== Requirement ==
The expected result is a word-for-word copy of the entries, minus any pictures.

== Items from a dataset ==
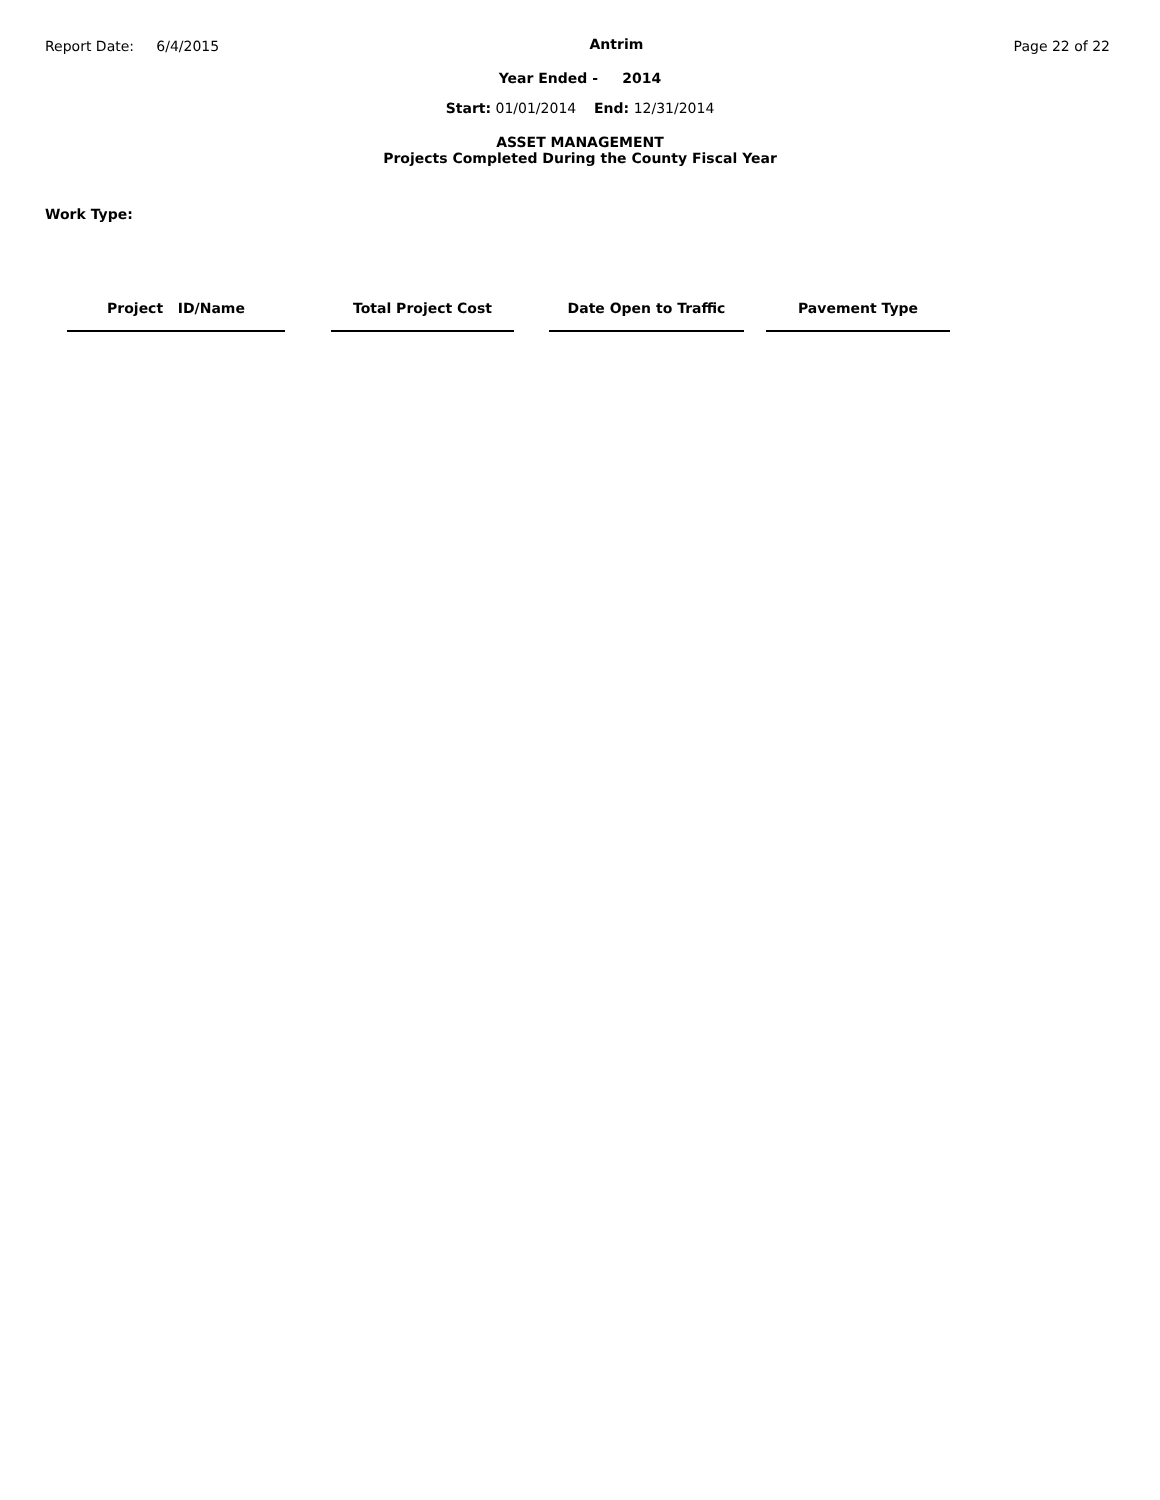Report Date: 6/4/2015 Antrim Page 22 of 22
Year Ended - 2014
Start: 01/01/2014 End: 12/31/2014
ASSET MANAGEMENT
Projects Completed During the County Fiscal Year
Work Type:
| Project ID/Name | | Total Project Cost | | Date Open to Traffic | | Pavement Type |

== Response to the task ==
Report Date: 6/4/2015 Antrim Page 22 of 22
Year Ended - 2014
Start: 01/01/2014 End: 12/31/2014
ASSET MANAGEMENT
Projects Completed During the County Fiscal Year
Work Type:
| Project ID/Name | | Total Project Cost | | Date Open to Traffic | | Pavement Type |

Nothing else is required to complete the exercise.